Deserialize and return a processed dataset from the cache if it exists, else return None.

czbenchmarks.cli.cli_run.get_remote_cache_prefix(cache_options: CacheOptions)[source]

get the prefix ending in ‘/’ that the remote processed datasets go under

czbenchmarks.cli.cli_run.get_processed_dataset_cache_filename(dataset_name: str, *, model_name: str, model_args: ModelArgsDict) str[source]

generate a unique filename for the given dataset and model arguments

czbenchmarks.cli.cli_run.get_processed_dataset_cache_path(dataset_name: str, *, model_name: str, model_args: ModelArgsDict) pathlib.Path[source]

Return a unique file path in the cache directory for the given dataset and model arguments.
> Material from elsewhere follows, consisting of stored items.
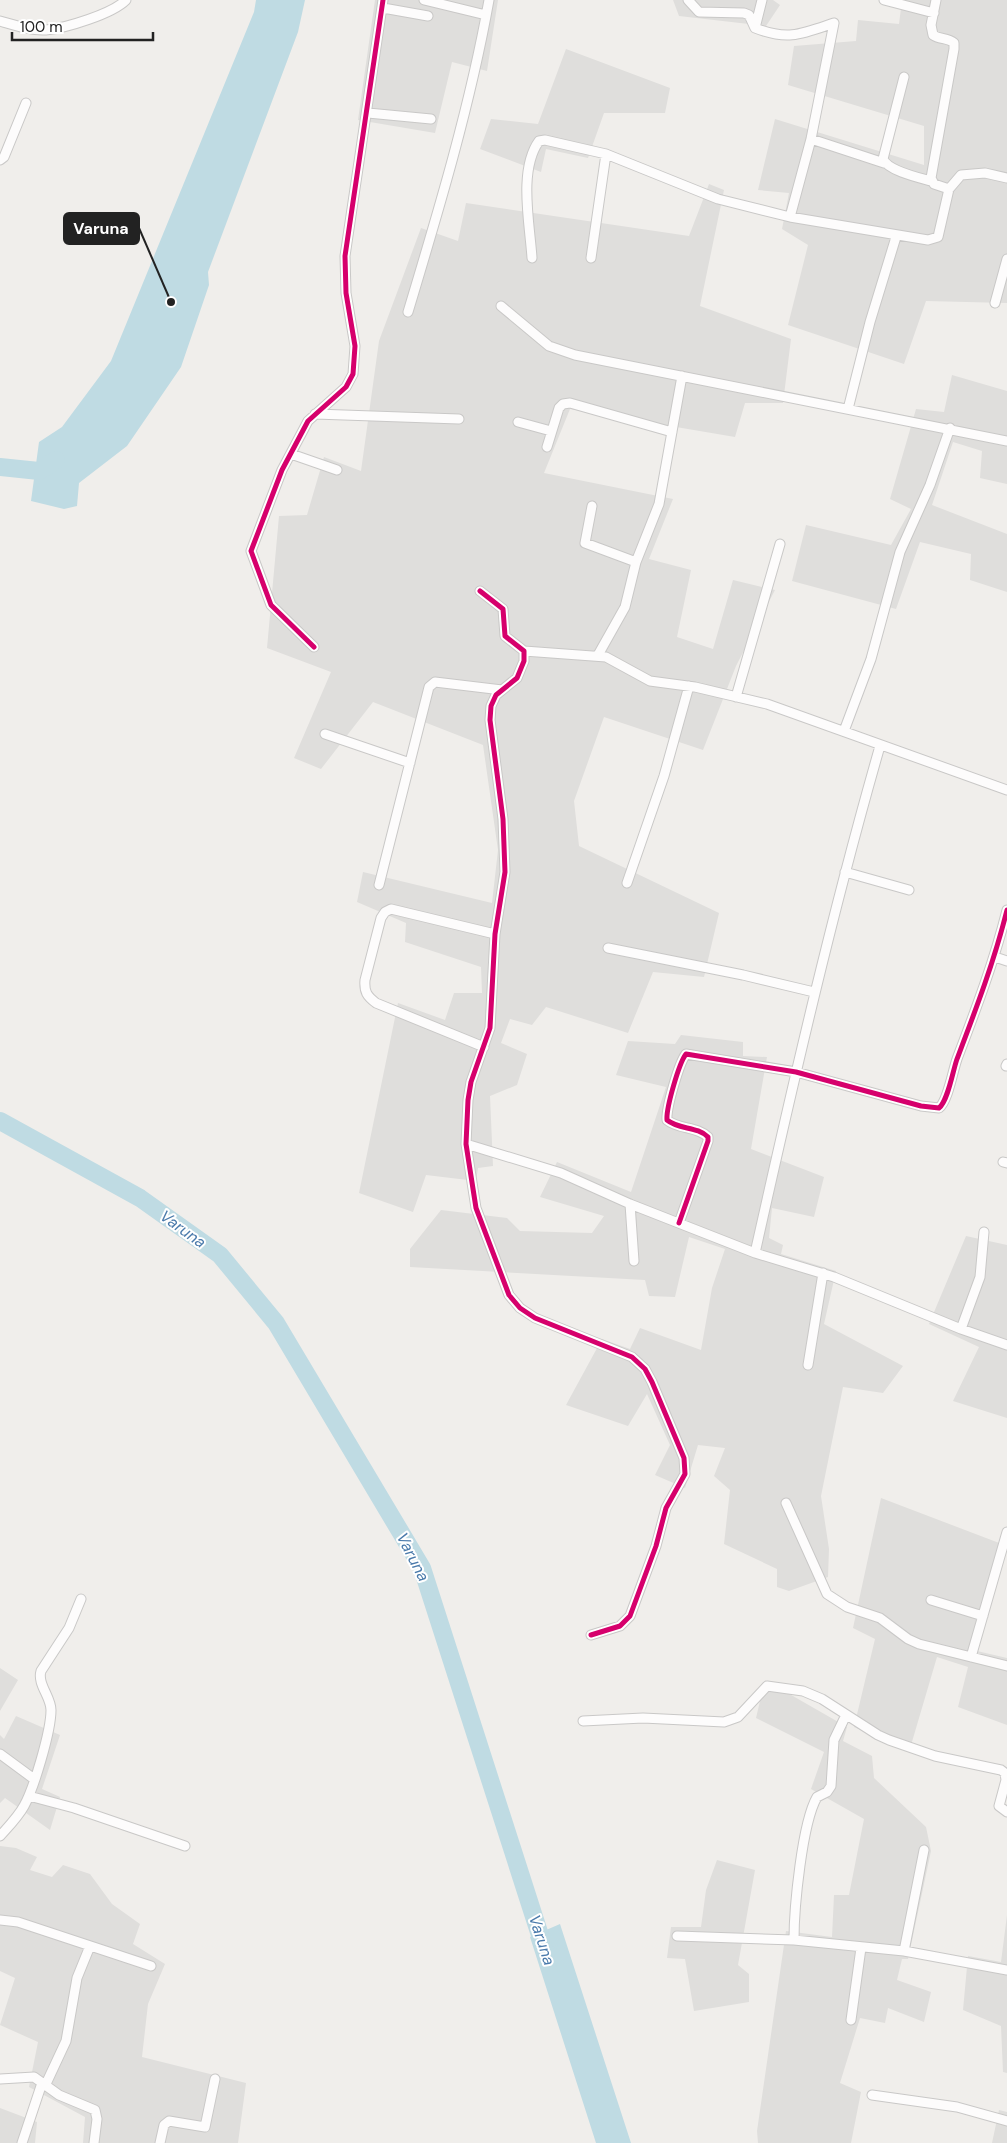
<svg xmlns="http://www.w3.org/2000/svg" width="1007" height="2143" font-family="'DM Sans',sans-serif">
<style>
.residential{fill:#dfdedc}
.water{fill:#bfdbe3}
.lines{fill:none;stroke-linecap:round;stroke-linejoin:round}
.river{stroke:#bfdbe3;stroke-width:18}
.minor-casing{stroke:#c9c8c7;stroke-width:11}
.minor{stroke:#fdfcfc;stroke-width:9}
.cycleway-casing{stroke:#fff;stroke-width:8}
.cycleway{stroke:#d6006c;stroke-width:5}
.labels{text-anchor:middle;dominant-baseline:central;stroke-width:4;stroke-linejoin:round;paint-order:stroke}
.water-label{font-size:16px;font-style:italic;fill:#4a7aab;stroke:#fff}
.leader{fill:none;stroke:#222;stroke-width:2}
.callout-dot{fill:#222;stroke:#fff;stroke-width:2}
.callout{fill:#222;stroke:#222;stroke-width:2}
.callout-label{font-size:16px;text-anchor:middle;font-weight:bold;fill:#fff}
</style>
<rect width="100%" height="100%" fill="#f0eeeb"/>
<path class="residential" d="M375,0H498L487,71L452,62L435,133L358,120Z
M673,0H773L780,5L766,26L679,16Z
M902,0H1007V303L926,301L904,364L788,325L808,245L782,229L789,193L758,190L775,119L924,165V126L788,85L794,46L856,41L858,20L899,24Z
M566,49L670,88L665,113H604L588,158L546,149L541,172L480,149L491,119L538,124Z
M709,184L724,190L700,306L791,339L783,403H745L735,437L570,409L544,473L673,499L649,559L691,570L677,637L713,649L733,580L775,590L736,666L703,750L604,717L574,801L579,846L719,913L704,977L653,972L628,1033L546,1007L532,1025L510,1019L501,1043L527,1054L517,1085L490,1096L493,1166L478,1168L476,1181L426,1175L413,1212L359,1193L398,1003L445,1020L454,993H482L481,967L405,942L406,923L357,902L363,872L492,903L498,850L483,745L373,702L321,769L294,758L331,672L267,648L279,516L307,515L324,457L361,471L379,341L421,228L458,241L466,203L689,236Z
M952,375L1007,391V484L980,478L982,451L953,442L932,505L1007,534V592L970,580L971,554L920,542L896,609L792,581L806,525L891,545L911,509L890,499L916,409L944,412Z
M681,1035L743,1042V1056L767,1057L751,1149L824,1177L814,1217L772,1208L769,1238L783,1245L781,1254L836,1271L824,1324L903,1366L883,1393L843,1387L821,1496L829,1549L828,1577L789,1591L777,1587V1569L724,1544L730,1490L714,1476L725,1448L698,1445L685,1488L655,1475L670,1445L647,1394L628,1426L566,1405L602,1339L630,1349L640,1328L701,1350L712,1288L725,1249L689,1237L675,1297L649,1296L645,1280L410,1267V1249L441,1210L507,1218L520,1231L592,1233L604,1216L540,1197L557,1162L631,1192L666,1087L616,1075L628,1041L675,1044Z
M966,1236L1007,1245V1418L953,1401L979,1347L929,1324Z
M881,1498L1007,1546L977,1651L1007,1658V1725L958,1707L968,1667L937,1657L909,1752L854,1727L875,1639L853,1628Z
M0,1668L18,1680L0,1711Z
M765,1680L847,1727L843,1741L872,1756L874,1778L926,1827L931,1851L908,1959H902L897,1980L931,1992L924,2022L888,2008L885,2023L860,2018L840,2083L861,2092L851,2143H758L757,2131L786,1931L832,1937L834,1895H849L864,1819L811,1789L824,1752L756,1718Z
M16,1716L60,1735L42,1789L60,1797L50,1830L5,1798L0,1803V1735L4,1739Z
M0,1846L16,1848L37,1857L30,1870L52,1877L63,1865L90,1874L112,1904L140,1924L133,1944L165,1964L148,2004L142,2057L246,2083L238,2143H83L85,2117L29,2087L38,2042L0,2025L15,1978L0,1971Z
M717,1860L755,1870L738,1965L749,1974V2002L694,2011L685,1959L667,1958L671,1927H701L706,1890Z
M1007,1915V2073L1003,2072L1001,2026L963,2010L968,1956L1001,1962Z
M0,2108L37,2122L35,2143H0Z
M999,2110L1007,2112V2143H992Z"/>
<path class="water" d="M256,0H305L298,32L208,272L209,285L181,367L127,446L79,483L77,506L64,509L31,501L39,442L62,427L111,361L254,12Z
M560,1924L631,2143H596L530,1937Z"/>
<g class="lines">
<path class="river" d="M0,467L39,471L56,460
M0,1121L140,1198L220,1255L276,1323L422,1568L546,1954"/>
<defs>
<path id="minor" d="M424,0L486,15
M688,0L699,12L744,13L749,15L755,28C788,41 802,34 834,23
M884,0L934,13
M936,0L931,25L933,35C940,40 947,37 954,43V49L931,178L934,184L949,189
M383,8L428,16
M0,21C14,25 31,31 46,30C66,28 112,14 126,0
M755,28L762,0
M904,77L883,159C888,171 920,178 931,181
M368,113L431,119
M811,139L884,163
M0,160L4,157L26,103
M790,217L811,139L834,23
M532,258C530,225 518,170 539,141L545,140L606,154L718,199L790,217L928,240L938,237L949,189L961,175L985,173L1007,178
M591,258L606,154
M995,303L1007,259
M501,306L549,346L575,355L1007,441
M408,312C439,209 470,106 489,0
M848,409L870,322L896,237
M315,414L459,419
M518,422L551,431
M547,447L559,408L563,404L570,403L672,432
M291,454L337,470
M592,506L585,543L636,562
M480,591L503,609L505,636L524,651V661L517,678L496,695L491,706L490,720L503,819L505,872L495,934L490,1028L471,1082L468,1100L466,1144L476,1208L509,1295L520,1308L535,1318L632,1357L645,1369L652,1382L684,1458L685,1474L666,1508L656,1546L630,1616L620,1626L591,1635
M314,647L271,605L251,551L282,470L308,421L346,387L353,374L355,346L346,293L345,256L383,0
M524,651L606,657L650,681L695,687L767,704L1007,790
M598,655L625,607L636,562L659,504L682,376
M736,697L780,544
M844,731L871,659L900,552L930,485L950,428
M325,734L410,763
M845,872L909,890
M627,883L664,776L689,686
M379,885L429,687L435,682L502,690
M608,948L743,975L814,992
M995,957L1007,961
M484,1047L376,1003C367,996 364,992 365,980L381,918L385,912L391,909L495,934
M1006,1066L1007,1064
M466,1144L561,1173L630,1204L755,1253L834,1277L961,1329L1007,1345
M1003,1162L1007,1163
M630,1204L634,1261
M679,1223L708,1141V1137C697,1126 679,1130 667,1120C666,1108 679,1063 686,1054L796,1072L921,1106L939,1108C948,1101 953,1070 957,1059C976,1009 994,962 1007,910
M755,1253C793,1083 832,913 880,746
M961,1329L980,1277L984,1232
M808,1365L823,1273
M786,1503L827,1594L847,1607L880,1618L908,1639L919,1644L1007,1666
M931,1600L983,1616
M971,1657L1007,1532
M583,1721L643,1718L724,1722L738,1717L767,1686L803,1691L822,1699L878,1735L889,1740L935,1756L1001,1770L1005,1773L1006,1780L999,1806L1007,1812
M0,1754L34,1779
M29,1796L74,1808L185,1846
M0,1836C8,1827 18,1817 24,1806C34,1788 51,1731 51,1710C51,1697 37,1684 41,1671L69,1628L81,1599
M0,1920L18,1922L151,1966
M677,1936L794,1940L904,1951L1007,1970
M794,1940C794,1908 802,1823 817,1797L827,1792L831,1786L834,1740L846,1715
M904,1951L924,1850
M851,2020L861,1948
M0,2079L34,2077L59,2095L95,2110L97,2119L94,2143
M45,2086L66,2041L77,1978L90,1946
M872,2095L957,2107L1007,2121
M22,2143L42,2083
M160,2143L164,2125L169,2121L205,2127L215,2079"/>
</defs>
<use href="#minor" class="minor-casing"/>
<use href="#minor" class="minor"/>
<defs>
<path id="cycleway" d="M480,591L503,609L505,636L524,651V661L517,678L496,695L491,706L490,720L503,819L505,872L495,934L490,1028L471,1082L468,1100L466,1144L476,1208L509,1295L520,1308L535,1318L632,1357L645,1369L652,1382L684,1458L685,1474L666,1508L656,1546L630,1616L620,1626L591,1635
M314,647L271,605L251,551L282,470L308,421L346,387L353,374L355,346L346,293L345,256L383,0
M679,1223L708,1141V1137C697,1126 679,1130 667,1120C666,1108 679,1063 686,1054L796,1072L921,1106L939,1108C948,1101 953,1070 957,1059C976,1009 994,962 1007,910"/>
</defs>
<use href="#cycleway" class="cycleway-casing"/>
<use href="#cycleway" class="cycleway"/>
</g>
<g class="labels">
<g class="water-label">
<text transform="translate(183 1229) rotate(36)">Varuna</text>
<text transform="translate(413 1557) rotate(63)">Varuna</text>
<text transform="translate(542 1940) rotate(72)">Varuna</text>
</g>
</g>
<path class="leader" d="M171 302L139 228"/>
<circle class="callout-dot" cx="171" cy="302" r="5"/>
<rect class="callout" x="64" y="213" width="75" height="31" rx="5"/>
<g class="callout-label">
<text x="101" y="234">Varuna</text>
</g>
<path d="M12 32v8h141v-8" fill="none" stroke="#222222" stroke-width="2.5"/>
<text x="20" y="32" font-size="15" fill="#222222" stroke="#ffffff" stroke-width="4" paint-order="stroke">100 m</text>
</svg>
czbenchmarks.cli.cli_run.parse_model_args(model_name: str, args: argparse.Namespace) ModelArgs[source]

Populate a ModelArgs instance from the given argparse namespace.

czbenchmarks.cli.cli_run.parse_task_args(task_name: str, TaskCls: type[TaskType], args: argparse.Namespace) TaskArgs[source]

Populate a TaskArgs instance from the given argparse namespace.

czbenchmarks.cli.cli_run.parse_batch_json(batch_json_list: list[str]) list[dict[str, Any]][source]

Parse the –batch-json argument. Returns a list of dicts where each entry is a batch of CLI arguments.